Page-level text extractions:
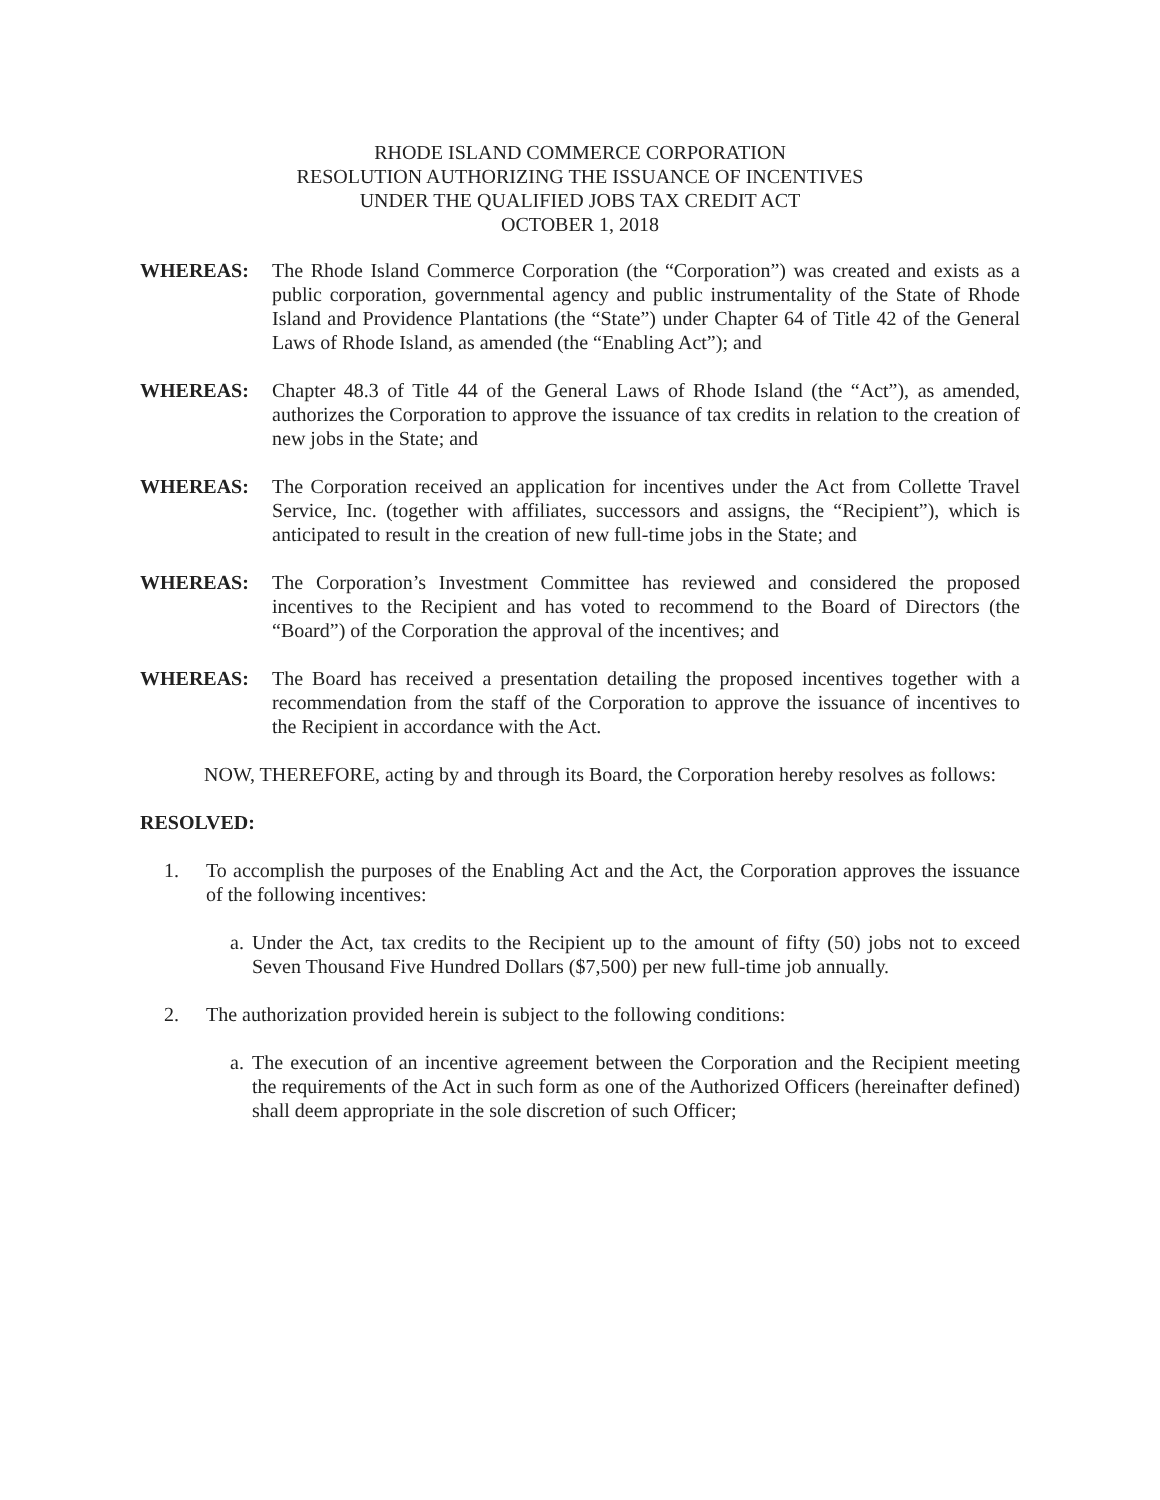RHODE ISLAND COMMERCE CORPORATION
RESOLUTION AUTHORIZING THE ISSUANCE OF INCENTIVES
UNDER THE QUALIFIED JOBS TAX CREDIT ACT
OCTOBER 1, 2018
WHEREAS: The Rhode Island Commerce Corporation (the “Corporation”) was created and exists as a public corporation, governmental agency and public instrumentality of the State of Rhode Island and Providence Plantations (the “State”) under Chapter 64 of Title 42 of the General Laws of Rhode Island, as amended (the “Enabling Act”); and
WHEREAS: Chapter 48.3 of Title 44 of the General Laws of Rhode Island (the “Act”), as amended, authorizes the Corporation to approve the issuance of tax credits in relation to the creation of new jobs in the State; and
WHEREAS: The Corporation received an application for incentives under the Act from Collette Travel Service, Inc. (together with affiliates, successors and assigns, the “Recipient”), which is anticipated to result in the creation of new full-time jobs in the State; and
WHEREAS: The Corporation’s Investment Committee has reviewed and considered the proposed incentives to the Recipient and has voted to recommend to the Board of Directors (the “Board”) of the Corporation the approval of the incentives; and
WHEREAS: The Board has received a presentation detailing the proposed incentives together with a recommendation from the staff of the Corporation to approve the issuance of incentives to the Recipient in accordance with the Act.
NOW, THEREFORE, acting by and through its Board, the Corporation hereby resolves as follows:
RESOLVED:
1. To accomplish the purposes of the Enabling Act and the Act, the Corporation approves the issuance of the following incentives:
a.
Under the Act, tax credits to the Recipient up to the amount of fifty (50) jobs not to exceed Seven Thousand Five Hundred Dollars ($7,500) per new full-time job annually.
2. The authorization provided herein is subject to the following conditions:
a.
The execution of an incentive agreement between the Corporation and the Recipient meeting the requirements of the Act in such form as one of the Authorized Officers (hereinafter defined) shall deem appropriate in the sole discretion of such Officer;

* [REQUIRED ACTION]
Give back the lines above exactly, from the one with "Under the Act, tax" through the last line.

* [EXERCISE ANSWER]
Under the Act, tax credits to the Recipient up to the amount of fifty (50) jobs not to exceed Seven Thousand Five Hundred Dollars ($7,500) per new full-time job annually.
2. The authorization provided herein is subject to the following conditions:
a.
The execution of an incentive agreement between the Corporation and the Recipient meeting the requirements of the Act in such form as one of the Authorized Officers (hereinafter defined) shall deem appropriate in the sole discretion of such Officer;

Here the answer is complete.